Back in 2016, Nord led a collaboration that introduced a proof-of-concept called SPOKES, or the SPectrOscopic KEn Simulation workflow. The project would simulate estimated cosmology parameters, such as one called the dark energy equation of state, which determines the ultimate fate of the universe. It incorporates both the physical constants we’ve already measured about the universe, as well as information on the very instruments that would be observing galaxies, in order to calculate the parameter. In essence, it’s a framework that allows you to simulate not just the universe but interaction between a telescope and the universe.
Nord thought about what this system would look like with machine learning added in. A machine learning algorithm could be used to generate the optimal experimental setup with which to observe the universe—such as how optical fibers are allocated for observing different wavelengths of light—in order to calculate this dark energy equation of state. Then, you can replace the simulated telescope with an actual telescope based on these parameters, which would supply the simulation with new data. The simulation would update based on the incoming data and automatically point the telescope to sources that would help reconcile differences between what the telescope is observing and what the simulation predicts. In theory, once the simulated universe and real universe were in agreement, an astronomer could just look at what value the simulation gave for the dark energy equation of state.
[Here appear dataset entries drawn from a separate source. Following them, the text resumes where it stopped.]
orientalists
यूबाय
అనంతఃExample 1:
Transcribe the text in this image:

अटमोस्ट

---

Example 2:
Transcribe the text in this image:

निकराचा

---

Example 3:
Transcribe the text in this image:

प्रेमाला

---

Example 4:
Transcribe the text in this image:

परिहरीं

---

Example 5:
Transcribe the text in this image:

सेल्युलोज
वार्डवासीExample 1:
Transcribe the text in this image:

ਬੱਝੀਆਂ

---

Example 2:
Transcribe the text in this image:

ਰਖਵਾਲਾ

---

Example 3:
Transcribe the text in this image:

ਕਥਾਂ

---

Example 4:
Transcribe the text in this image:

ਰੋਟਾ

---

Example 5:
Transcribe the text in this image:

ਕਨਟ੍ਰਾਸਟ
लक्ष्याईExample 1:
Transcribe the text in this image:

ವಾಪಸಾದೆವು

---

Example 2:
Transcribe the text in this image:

Nord proposed such an experiment, called the Automated Cosmology Experiment, or ACE, for the AI for Science town halls put together by Argonne National Laboratory in 2019. He was excited about the potential for such a system to generate its own hypotheses about how the universe looks in the simulation and then test them by choosing the observation targets in real time. Take the human out of the equation, and such a system might discover new objects or truths about the universe that human bias or intervention causes them to miss. For example, there’s a well-known bias called the Malmquist bias that basically says that humans are more inclined to look at brighter objects (like galaxies), leading to an observational sample that isn’t representative of the entire population. Perhaps an automated system could avoid this.
Though such a fully automated experiment approaches pie-in-the-algorithmically-generated-sky territory, it builds on a growing synergy between artificial intelligence and astronomy. AI can categorize images of objects in the sky, like distant galaxies and supernovae, pre-sorting observations so that astronomers can sift through only the images likely to be relevant to their work. Researchers have already used machine learning techniques to predict some of the universe’s physical parameters and to reduce noise in images of the sky. A team of scientists led by Elahesadat Naghib at Princeton crafted a way to use machine learning to schedule observations at the upcoming Large Synoptic Survey Telescope, similar to Nord’s self-driving telescope idea.
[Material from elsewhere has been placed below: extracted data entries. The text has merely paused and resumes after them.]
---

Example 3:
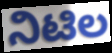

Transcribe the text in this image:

ನಿಟಿಲ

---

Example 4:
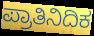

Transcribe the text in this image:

ಪ್ರಾತಿನಿದಿಕ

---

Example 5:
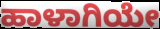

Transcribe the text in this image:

ಹಾಳಾಗಿಯೇ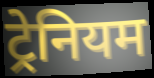
ट्रेनियमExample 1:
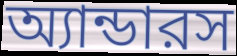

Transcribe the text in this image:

অ্যান্ডারস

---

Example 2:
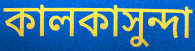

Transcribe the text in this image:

কালকাসুন্দা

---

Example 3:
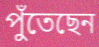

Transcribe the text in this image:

পুঁতেছেন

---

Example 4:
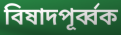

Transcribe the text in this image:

বিষাদপূর্ব্বক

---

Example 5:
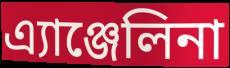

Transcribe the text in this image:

এ্যাঞ্জেলিনা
But there are unique challenges that come with such heavy integration of machine learning. Algorithms have a reputation for being “black boxes”; it can be difficult to understand exactly what they’re doing and why. Joshua Peek, associate astronomer at the Space Telescope Science Institute, explained to Gizmodo that just choosing what to look at can introduce bias, and AI is extremely good at exploiting bias to the point of making potentially harmful mistakes. There is rightfully plenty of skepticism about these systems, Peek said. Perhaps the biggest challenge is just figuring out how to best represent the cosmos algorithmically—and finding people with the expertise to do so.
Humans will never be fully removed from the stargazing equation, given that the ultimate goal—to understand our universe—is a deeply human one. But as telescopes take an unprecedented amount of data, and as scientists continue to struggle over the universe’s deepest questions, it’s clear that we’re going to need some help. And perhaps astronomers need help from something that thinks a bit less like a human.